◆ **Instructions for the task**
Check each line of the records below and collect those that include the word "reset".

◆ ◆ ◆ ◆ ◆ ◆ ◆

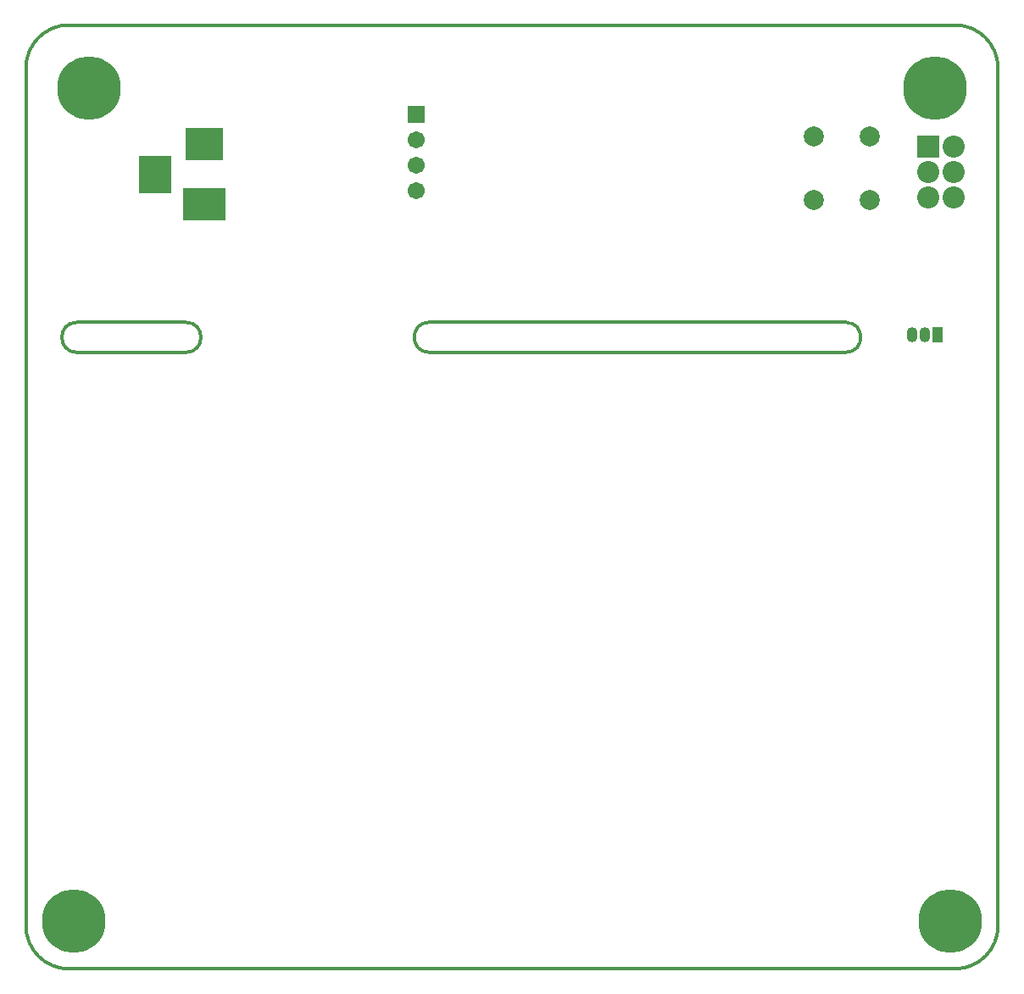
<source format=gbs>
G04*
G04 #@! TF.GenerationSoftware,Altium Limited,Altium Designer,22.0.2 (36)*
G04*
G04 Layer_Color=16711935*
%FSLAX25Y25*%
%MOIN*%
G70*
G04*
G04 #@! TF.SameCoordinates,F8844AE4-5711-4282-AF9D-DA4343363A06*
G04*
G04*
G04 #@! TF.FilePolarity,Negative*
G04*
G01*
G75*
%ADD11C,0.01181*%
%ADD77O,0.04233X0.05926*%
%ADD78R,0.04233X0.05926*%
%ADD79C,0.25022*%
%ADD80C,0.08674*%
%ADD81R,0.08674X0.08674*%
%ADD82R,0.16548X0.12611*%
%ADD83R,0.12611X0.14580*%
%ADD84R,0.14580X0.12611*%
%ADD85C,0.07887*%
%ADD86R,0.06706X0.06706*%
%ADD87C,0.06706*%
D11*
X322393Y242520D02*
G03*
X322393Y254331I0J5906D01*
G01*
X158614D02*
G03*
X158614Y242520I0J-5906D01*
G01*
X20031Y254331D02*
G03*
X20031Y242520I0J-5906D01*
G01*
X62944D02*
G03*
X62944Y254331I0J5906D01*
G01*
X0Y16929D02*
G03*
X16929Y0I16929J0D01*
G01*
X365354D02*
G03*
X382283Y16929I0J16929D01*
G01*
Y354331D02*
G03*
X365354Y371260I-16929J0D01*
G01*
X16929D02*
G03*
X0Y354331I0J-16929D01*
G01*
X158614Y254331D02*
X321999D01*
X158614Y242520D02*
X321999D01*
X20031D02*
X62944D01*
X20031Y254331D02*
X62944D01*
X0Y16929D02*
Y354331D01*
X16929Y0D02*
X365354D01*
X382283Y16929D02*
Y354331D01*
X16929Y371260D02*
X365354D01*
D77*
X348638Y249339D02*
D03*
X353638D02*
D03*
D78*
X358638D02*
D03*
D79*
X357480Y346457D02*
D03*
X24803D02*
D03*
X18898Y18898D02*
D03*
X363386D02*
D03*
D80*
X364724Y313386D02*
D03*
X354724D02*
D03*
Y303386D02*
D03*
X364724Y323386D02*
D03*
Y303386D02*
D03*
D81*
X354724Y323386D02*
D03*
D82*
X70079Y300787D02*
D03*
D83*
X50779Y312387D02*
D03*
D84*
X70079Y324387D02*
D03*
D85*
X309842Y302362D02*
D03*
Y327559D02*
D03*
X331890Y302362D02*
D03*
Y327559D02*
D03*
D86*
X153543Y335984D02*
D03*
D87*
Y325984D02*
D03*
Y315984D02*
D03*
Y305984D02*
D03*
M02*

</source>
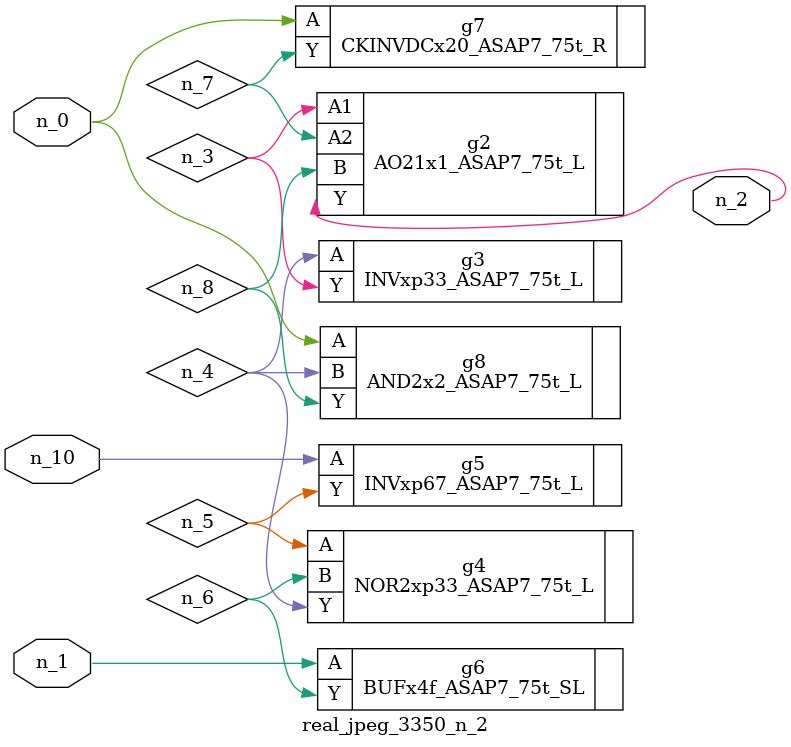
<source format=v>
module real_jpeg_3350_n_2 (n_1, n_10, n_0, n_2);

input n_1;
input n_10;
input n_0;

output n_2;

wire n_5;
wire n_4;
wire n_8;
wire n_6;
wire n_7;
wire n_3;

CKINVDCx20_ASAP7_75t_R g7 ( 
.A(n_0),
.Y(n_7)
);

AND2x2_ASAP7_75t_L g8 ( 
.A(n_0),
.B(n_4),
.Y(n_8)
);

BUFx4f_ASAP7_75t_SL g6 ( 
.A(n_1),
.Y(n_6)
);

AO21x1_ASAP7_75t_L g2 ( 
.A1(n_3),
.A2(n_7),
.B(n_8),
.Y(n_2)
);

INVxp33_ASAP7_75t_L g3 ( 
.A(n_4),
.Y(n_3)
);

NOR2xp33_ASAP7_75t_L g4 ( 
.A(n_5),
.B(n_6),
.Y(n_4)
);

INVxp67_ASAP7_75t_L g5 ( 
.A(n_10),
.Y(n_5)
);


endmodule
</source>
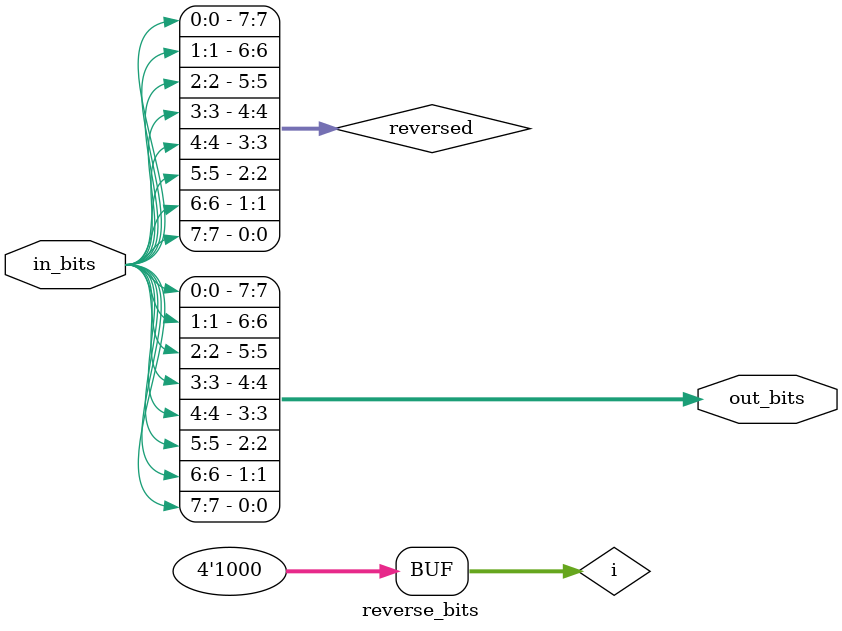
<source format=v>
`timescale 1ns / 1ps


module reverse_bits(
    input [7:0] in_bits,
    output [7:0] out_bits
    );
    
    reg [3:0] i; // counter
    reg  [7:0] reversed;
    
    // mirror bits in wide 8-bit value    
    always @*
    for(i=0; i<8; i=i+1)
        reversed[i] = in_bits[7-i];
    
    assign out_bits = reversed;
   
endmodule

</source>
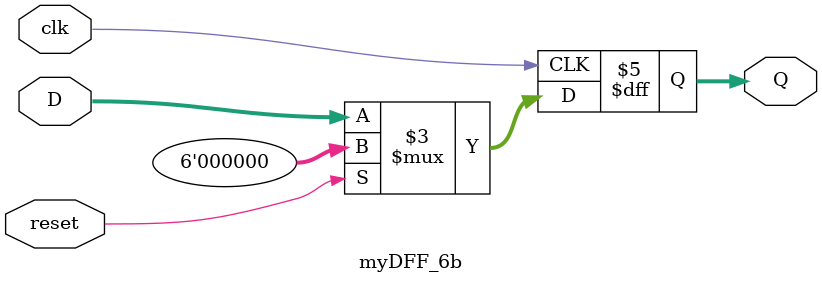
<source format=sv>
module myDFF_6b (Q, D, clk, reset);
	input  logic clk, reset;
	input  logic [5:0] D;
	output logic [5:0] Q;
	
	always_ff @(posedge clk) begin 
		if (reset)  
			Q <= 6'b0; 
		else  
			Q <= D;  
	end  
	
endmodule   

</source>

◆ ◆ ◆ ◆ ◆ ◆ ◆

◆ **Worked solution**
module myDFF_6b (Q, D, clk, reset);
	input  logic clk, reset;
		if (reset)  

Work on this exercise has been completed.